Entré à l’Amigo à la fin des années 80 après un parcours en école hôtelière, Marc Neuville découvre la conciergerie presque par hasard, après quelques années à la réception. « J’observais ce métier, il m’intriguait. Lorsqu’on m’a demandé si cela m’intéressait, j’ai foncé. Ce sont les équipes en place qui vous observent et décident si vous êtes apte », confie-t-il. Trente-six ans plus tard, il en parle comme d’une évidence.
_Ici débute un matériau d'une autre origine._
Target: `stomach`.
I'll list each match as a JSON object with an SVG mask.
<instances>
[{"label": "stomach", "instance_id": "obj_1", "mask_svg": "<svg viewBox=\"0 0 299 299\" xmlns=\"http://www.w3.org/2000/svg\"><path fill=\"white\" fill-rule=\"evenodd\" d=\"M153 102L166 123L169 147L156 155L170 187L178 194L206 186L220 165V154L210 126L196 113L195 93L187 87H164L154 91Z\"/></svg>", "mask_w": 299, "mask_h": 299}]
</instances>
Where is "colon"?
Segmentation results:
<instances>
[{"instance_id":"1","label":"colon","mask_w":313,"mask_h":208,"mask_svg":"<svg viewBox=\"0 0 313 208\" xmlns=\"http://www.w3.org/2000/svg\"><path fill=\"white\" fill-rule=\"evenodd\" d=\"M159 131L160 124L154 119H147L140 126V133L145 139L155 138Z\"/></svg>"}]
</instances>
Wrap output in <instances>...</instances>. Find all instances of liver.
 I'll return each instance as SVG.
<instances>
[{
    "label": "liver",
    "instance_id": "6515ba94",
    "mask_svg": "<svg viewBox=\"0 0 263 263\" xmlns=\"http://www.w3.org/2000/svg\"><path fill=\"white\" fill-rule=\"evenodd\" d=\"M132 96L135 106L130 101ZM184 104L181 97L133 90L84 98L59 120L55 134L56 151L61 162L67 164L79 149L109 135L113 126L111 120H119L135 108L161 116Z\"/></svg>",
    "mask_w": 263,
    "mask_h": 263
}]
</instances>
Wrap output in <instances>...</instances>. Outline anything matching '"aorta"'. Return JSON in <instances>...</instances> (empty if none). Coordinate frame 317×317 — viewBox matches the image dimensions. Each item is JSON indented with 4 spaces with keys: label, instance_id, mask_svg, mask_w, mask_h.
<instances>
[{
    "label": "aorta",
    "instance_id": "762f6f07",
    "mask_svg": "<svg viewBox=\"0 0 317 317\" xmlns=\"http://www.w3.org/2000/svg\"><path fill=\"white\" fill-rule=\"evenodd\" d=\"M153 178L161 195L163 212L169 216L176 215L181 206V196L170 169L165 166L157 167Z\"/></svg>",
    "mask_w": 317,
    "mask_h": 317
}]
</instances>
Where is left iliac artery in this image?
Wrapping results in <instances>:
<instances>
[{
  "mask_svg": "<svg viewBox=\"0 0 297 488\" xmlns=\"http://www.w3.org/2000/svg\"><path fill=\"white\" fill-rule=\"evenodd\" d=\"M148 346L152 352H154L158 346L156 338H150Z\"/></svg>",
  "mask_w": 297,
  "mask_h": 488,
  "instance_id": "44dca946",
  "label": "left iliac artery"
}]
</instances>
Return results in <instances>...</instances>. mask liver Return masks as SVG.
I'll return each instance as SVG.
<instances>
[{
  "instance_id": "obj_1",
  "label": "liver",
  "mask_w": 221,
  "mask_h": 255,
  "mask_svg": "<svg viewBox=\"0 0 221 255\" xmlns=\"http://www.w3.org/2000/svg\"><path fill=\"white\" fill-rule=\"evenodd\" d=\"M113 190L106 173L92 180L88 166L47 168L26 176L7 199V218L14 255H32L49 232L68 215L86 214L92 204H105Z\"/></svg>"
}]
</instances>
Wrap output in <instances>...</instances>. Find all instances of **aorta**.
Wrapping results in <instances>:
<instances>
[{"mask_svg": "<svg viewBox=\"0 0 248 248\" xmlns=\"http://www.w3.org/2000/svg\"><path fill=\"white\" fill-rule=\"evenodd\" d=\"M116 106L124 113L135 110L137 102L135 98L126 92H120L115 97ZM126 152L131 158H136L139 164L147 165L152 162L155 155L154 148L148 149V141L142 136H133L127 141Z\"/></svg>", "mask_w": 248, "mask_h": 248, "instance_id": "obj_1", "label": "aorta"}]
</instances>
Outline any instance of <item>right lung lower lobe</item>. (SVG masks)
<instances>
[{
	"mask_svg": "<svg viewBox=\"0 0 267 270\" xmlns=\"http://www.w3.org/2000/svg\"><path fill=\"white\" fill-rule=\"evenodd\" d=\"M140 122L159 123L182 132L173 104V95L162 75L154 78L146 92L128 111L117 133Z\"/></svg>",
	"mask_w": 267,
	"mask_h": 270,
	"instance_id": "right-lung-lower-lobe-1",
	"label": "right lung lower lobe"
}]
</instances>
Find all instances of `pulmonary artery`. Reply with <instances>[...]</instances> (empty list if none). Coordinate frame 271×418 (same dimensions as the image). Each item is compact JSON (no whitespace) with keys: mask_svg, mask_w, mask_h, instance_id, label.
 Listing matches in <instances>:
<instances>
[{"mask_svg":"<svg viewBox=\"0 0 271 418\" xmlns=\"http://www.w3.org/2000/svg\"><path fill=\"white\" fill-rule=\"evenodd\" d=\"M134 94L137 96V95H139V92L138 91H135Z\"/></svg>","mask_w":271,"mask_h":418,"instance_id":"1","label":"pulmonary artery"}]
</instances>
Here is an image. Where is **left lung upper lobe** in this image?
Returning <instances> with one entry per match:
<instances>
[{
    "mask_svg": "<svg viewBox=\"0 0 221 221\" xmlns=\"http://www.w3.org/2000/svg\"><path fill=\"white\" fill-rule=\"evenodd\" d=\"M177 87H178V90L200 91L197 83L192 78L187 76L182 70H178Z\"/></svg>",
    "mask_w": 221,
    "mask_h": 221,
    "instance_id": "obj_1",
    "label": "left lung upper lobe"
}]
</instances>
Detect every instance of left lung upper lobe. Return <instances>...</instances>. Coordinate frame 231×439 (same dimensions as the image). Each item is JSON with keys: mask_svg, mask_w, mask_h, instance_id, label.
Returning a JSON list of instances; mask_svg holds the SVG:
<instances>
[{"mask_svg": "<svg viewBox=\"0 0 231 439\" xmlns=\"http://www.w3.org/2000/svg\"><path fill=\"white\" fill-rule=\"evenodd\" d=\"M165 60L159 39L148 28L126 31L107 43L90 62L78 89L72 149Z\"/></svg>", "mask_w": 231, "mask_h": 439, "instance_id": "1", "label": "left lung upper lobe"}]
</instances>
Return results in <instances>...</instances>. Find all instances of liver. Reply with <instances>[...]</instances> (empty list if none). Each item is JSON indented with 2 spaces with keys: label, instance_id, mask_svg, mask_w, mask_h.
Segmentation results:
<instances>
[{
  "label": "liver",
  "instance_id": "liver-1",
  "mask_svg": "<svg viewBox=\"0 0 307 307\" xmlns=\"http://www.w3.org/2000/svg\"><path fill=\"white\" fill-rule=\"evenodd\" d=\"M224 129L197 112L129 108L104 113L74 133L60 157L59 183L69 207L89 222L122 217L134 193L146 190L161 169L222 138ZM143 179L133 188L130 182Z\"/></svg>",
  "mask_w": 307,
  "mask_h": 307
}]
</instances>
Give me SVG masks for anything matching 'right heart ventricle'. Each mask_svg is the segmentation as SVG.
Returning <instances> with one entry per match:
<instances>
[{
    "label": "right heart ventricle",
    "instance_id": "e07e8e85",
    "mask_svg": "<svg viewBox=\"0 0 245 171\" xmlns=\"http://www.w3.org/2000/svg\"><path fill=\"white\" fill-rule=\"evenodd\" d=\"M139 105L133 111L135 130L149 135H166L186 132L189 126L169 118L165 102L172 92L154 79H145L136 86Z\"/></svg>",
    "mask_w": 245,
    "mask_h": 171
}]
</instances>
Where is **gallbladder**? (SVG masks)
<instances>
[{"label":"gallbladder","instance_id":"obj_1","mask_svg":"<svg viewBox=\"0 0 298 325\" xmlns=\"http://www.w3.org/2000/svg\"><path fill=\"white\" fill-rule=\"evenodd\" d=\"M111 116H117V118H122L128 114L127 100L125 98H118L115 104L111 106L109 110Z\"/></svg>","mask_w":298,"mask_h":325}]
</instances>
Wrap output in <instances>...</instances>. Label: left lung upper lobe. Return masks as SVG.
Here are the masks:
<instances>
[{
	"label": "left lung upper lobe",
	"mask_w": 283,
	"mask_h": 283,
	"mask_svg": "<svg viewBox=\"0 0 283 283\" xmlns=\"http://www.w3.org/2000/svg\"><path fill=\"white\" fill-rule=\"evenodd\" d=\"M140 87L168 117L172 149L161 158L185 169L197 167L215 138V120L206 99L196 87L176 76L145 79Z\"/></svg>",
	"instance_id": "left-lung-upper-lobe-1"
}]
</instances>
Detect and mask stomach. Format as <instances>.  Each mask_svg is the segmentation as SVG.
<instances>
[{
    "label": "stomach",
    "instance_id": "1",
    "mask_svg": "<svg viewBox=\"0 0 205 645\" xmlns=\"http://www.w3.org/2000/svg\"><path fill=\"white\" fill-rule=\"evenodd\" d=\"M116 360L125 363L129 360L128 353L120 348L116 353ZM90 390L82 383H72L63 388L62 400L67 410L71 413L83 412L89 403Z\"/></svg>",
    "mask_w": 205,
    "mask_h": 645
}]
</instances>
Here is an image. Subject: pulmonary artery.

Une vocation construite sur le terrain.
Un métier d’anticipation et de précision
Contrairement aux idées reçues, le concierge ne se contente pas de répondre aux demandes du client. Il les anticipe. « Notre rôle commence avant même son arrivée et se poursuit jusqu’à son départ », explique Marc Neuville. Sur place, le concierge devient une présence constante, à la fois discrète et essentielle. Huit heures debout derrière son comptoir, à jongler entre appels, emails, messages WhatsApp et demandes de dernière minute. « J’ai une « caisse à outils » prête à être utilisée avec une liste de restaurants très précise et une liste d’expériences (visite de musée, atelier gaufres, etc) ».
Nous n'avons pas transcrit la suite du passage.